Stored entries
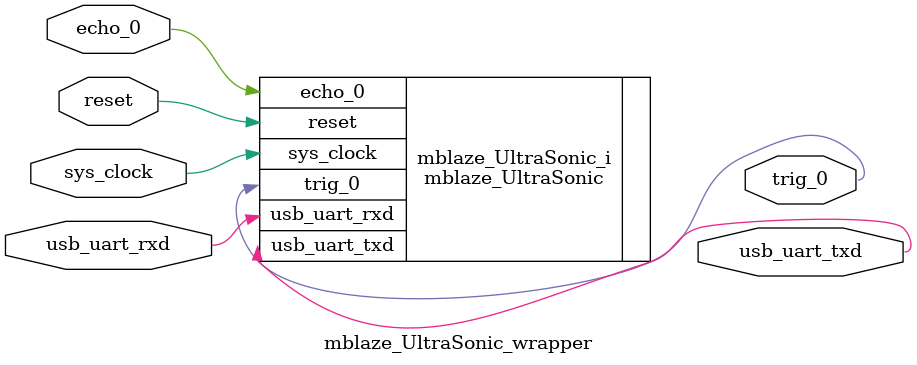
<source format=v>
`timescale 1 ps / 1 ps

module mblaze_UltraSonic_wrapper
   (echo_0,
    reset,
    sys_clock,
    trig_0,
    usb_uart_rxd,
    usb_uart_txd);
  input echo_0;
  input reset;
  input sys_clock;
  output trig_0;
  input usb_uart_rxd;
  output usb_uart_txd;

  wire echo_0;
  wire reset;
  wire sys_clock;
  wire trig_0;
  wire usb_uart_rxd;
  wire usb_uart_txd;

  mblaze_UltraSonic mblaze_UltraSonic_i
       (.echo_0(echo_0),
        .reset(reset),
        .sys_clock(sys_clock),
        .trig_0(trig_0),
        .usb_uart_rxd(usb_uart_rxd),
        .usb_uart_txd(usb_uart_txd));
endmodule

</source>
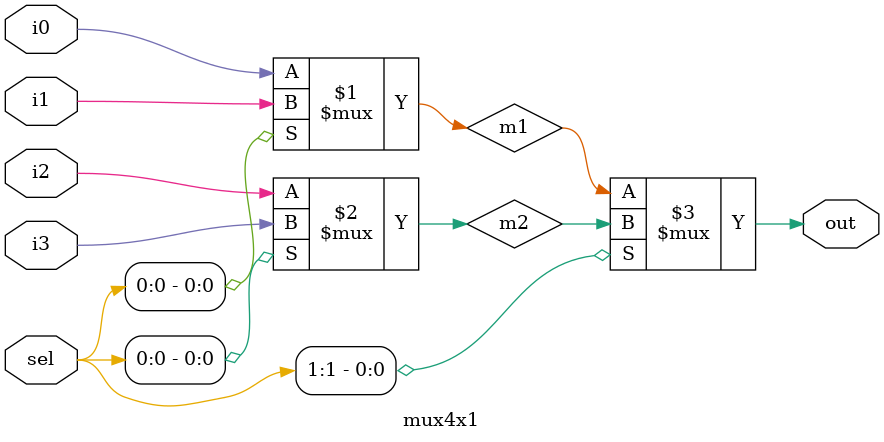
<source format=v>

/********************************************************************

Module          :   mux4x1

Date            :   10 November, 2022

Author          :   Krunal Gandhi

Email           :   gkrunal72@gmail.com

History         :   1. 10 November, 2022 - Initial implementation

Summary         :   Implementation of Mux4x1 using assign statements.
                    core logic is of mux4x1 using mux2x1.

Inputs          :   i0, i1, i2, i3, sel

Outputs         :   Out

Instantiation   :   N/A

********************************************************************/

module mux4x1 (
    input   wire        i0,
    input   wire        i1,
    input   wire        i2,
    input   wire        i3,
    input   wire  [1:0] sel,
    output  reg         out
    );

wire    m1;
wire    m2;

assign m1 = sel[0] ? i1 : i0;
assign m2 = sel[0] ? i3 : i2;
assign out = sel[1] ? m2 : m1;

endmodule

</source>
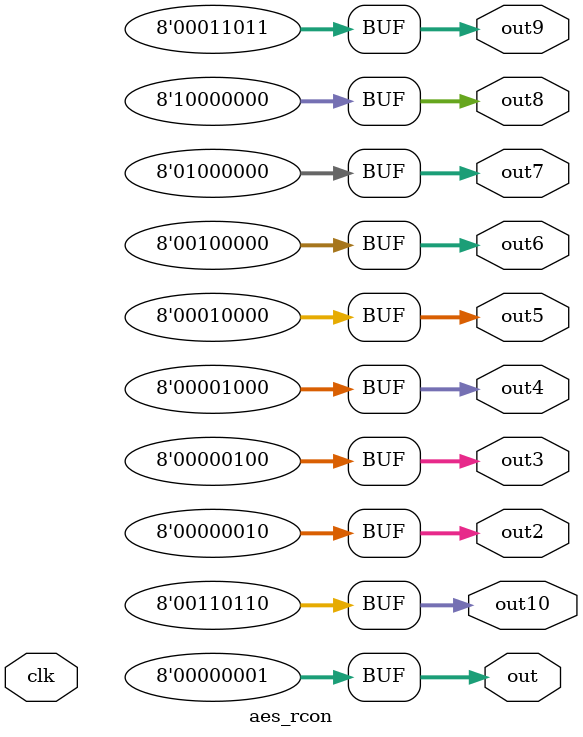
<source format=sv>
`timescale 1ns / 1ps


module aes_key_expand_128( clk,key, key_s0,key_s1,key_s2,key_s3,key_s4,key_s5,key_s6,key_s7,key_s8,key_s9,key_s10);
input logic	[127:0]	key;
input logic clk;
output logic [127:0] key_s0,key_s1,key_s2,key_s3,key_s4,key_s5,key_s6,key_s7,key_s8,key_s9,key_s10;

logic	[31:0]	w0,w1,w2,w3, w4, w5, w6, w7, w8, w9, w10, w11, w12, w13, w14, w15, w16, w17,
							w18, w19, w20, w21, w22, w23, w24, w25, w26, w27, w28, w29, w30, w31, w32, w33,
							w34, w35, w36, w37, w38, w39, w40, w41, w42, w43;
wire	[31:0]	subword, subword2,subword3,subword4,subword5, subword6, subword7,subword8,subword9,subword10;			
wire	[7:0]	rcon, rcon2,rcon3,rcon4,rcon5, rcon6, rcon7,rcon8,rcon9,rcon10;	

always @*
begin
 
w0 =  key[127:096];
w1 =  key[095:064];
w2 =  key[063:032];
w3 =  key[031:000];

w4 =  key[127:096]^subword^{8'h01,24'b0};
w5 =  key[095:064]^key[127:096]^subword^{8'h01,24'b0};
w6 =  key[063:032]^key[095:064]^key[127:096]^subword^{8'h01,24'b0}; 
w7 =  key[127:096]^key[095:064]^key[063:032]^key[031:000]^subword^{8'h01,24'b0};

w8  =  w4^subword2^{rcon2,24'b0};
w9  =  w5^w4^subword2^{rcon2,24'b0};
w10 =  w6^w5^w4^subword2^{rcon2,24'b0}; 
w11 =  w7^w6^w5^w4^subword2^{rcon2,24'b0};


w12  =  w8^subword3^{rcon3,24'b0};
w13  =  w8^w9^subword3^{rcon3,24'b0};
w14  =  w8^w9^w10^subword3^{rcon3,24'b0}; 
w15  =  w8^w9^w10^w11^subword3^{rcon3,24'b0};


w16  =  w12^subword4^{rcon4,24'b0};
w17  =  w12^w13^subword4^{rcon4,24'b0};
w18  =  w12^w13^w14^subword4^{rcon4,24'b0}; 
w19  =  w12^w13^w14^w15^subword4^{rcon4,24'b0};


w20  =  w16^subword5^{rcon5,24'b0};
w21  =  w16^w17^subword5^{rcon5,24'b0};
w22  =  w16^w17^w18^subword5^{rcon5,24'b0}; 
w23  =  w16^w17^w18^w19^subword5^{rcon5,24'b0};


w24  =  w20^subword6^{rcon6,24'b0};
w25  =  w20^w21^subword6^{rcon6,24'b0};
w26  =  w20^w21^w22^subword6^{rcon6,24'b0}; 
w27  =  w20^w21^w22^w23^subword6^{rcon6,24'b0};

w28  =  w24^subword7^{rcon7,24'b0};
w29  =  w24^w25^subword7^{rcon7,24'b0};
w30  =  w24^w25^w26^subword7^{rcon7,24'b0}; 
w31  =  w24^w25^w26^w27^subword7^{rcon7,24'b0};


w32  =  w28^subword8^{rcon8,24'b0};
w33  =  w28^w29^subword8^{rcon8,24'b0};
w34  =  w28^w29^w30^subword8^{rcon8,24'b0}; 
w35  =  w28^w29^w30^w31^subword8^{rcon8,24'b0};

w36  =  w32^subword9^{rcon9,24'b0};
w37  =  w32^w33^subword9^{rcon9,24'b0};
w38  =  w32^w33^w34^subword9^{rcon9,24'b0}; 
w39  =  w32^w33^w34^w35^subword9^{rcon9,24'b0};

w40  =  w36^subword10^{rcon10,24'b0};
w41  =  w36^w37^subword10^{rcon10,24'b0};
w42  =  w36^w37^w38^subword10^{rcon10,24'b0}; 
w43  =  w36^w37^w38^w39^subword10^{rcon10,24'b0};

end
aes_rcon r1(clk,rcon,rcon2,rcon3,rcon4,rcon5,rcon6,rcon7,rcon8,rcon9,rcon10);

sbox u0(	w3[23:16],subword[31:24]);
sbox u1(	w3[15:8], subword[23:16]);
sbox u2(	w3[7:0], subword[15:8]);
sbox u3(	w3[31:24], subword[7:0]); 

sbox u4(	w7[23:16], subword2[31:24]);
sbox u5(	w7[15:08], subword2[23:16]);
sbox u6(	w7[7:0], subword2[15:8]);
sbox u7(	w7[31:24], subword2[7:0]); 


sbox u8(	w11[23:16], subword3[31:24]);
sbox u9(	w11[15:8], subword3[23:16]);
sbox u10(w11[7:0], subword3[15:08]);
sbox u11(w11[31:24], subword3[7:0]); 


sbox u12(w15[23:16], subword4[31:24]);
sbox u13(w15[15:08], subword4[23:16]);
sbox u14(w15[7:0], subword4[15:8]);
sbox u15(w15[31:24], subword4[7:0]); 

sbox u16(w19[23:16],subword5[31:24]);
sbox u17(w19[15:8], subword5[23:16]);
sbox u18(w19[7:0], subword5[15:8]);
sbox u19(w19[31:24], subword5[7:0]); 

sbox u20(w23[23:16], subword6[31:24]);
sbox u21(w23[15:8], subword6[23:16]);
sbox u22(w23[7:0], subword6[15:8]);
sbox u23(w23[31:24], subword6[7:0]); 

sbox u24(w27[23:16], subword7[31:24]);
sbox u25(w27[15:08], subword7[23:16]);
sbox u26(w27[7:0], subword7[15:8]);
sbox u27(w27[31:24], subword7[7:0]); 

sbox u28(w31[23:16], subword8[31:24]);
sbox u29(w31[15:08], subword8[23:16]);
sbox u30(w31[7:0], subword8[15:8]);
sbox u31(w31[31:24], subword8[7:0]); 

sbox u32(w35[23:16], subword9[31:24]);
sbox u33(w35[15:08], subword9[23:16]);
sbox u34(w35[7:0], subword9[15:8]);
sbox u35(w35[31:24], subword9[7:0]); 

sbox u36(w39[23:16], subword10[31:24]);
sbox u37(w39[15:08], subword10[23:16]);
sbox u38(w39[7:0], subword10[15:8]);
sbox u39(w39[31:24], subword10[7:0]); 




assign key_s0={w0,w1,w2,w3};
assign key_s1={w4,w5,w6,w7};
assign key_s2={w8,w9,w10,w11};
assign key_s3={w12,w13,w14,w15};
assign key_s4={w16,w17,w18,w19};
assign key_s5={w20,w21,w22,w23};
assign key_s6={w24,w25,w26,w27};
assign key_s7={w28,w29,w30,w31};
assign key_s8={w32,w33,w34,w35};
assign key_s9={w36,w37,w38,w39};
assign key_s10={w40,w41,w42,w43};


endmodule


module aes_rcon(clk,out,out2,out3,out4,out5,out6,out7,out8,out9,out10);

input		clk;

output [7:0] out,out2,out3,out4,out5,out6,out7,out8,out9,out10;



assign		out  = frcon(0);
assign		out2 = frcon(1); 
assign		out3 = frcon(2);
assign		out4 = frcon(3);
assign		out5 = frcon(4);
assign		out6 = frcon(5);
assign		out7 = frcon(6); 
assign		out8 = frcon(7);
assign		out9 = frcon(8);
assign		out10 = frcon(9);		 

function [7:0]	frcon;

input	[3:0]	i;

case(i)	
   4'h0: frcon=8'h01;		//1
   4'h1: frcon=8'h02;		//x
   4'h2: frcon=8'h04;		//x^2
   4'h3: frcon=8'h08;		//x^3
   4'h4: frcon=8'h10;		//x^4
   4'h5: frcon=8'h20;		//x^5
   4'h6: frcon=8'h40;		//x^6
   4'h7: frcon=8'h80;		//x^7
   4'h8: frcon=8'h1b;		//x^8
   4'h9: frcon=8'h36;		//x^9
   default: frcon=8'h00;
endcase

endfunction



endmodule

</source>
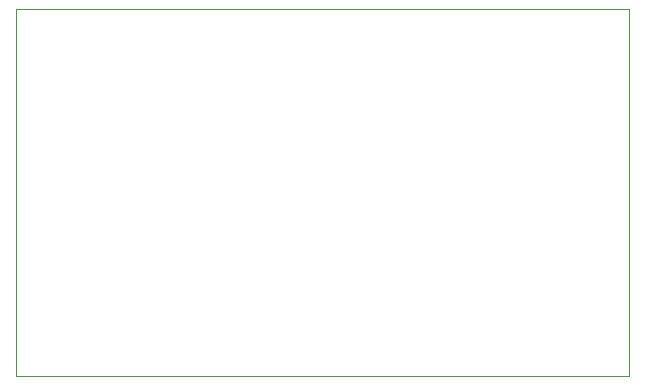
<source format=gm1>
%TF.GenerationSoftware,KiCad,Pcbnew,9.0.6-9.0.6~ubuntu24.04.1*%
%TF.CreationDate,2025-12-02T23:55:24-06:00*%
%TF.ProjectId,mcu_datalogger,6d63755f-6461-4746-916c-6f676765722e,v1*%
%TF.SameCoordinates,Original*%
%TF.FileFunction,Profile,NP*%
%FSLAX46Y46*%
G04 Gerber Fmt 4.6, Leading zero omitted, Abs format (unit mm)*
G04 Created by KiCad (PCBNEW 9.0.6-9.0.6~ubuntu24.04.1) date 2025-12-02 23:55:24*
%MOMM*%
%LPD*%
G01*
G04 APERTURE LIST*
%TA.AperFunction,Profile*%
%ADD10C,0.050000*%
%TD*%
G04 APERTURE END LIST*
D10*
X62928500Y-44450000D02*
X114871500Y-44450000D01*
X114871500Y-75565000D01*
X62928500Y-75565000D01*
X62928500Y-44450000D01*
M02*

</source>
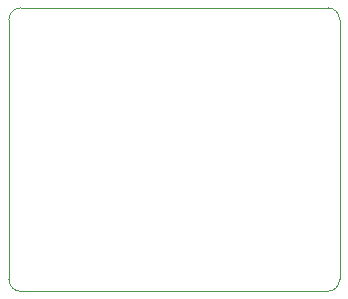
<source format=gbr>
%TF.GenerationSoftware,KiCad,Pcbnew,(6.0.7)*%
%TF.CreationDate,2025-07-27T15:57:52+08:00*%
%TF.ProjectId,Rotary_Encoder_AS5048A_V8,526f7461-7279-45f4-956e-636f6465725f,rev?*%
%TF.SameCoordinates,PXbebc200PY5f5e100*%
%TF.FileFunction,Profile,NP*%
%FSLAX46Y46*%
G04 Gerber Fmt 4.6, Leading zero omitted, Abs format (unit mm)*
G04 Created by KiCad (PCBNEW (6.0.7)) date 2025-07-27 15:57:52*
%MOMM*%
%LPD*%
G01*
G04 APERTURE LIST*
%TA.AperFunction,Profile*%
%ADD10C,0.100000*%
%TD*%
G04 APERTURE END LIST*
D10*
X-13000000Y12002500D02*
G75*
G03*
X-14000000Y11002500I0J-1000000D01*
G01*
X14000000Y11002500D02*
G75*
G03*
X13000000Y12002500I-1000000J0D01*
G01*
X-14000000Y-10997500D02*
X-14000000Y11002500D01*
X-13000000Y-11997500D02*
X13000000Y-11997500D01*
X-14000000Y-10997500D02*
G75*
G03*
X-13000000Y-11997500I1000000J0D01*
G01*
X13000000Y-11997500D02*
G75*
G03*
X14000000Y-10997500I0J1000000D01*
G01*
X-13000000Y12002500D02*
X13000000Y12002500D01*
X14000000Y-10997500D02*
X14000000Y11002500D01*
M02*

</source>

- [Exercise description] Output, and output only, the lines from the one containing "X14000000Y-10997500D02*" through the last line of the data above.

- [Exercise solution]
X14000000Y-10997500D02*
X14000000Y11002500D01*
M02*

</source>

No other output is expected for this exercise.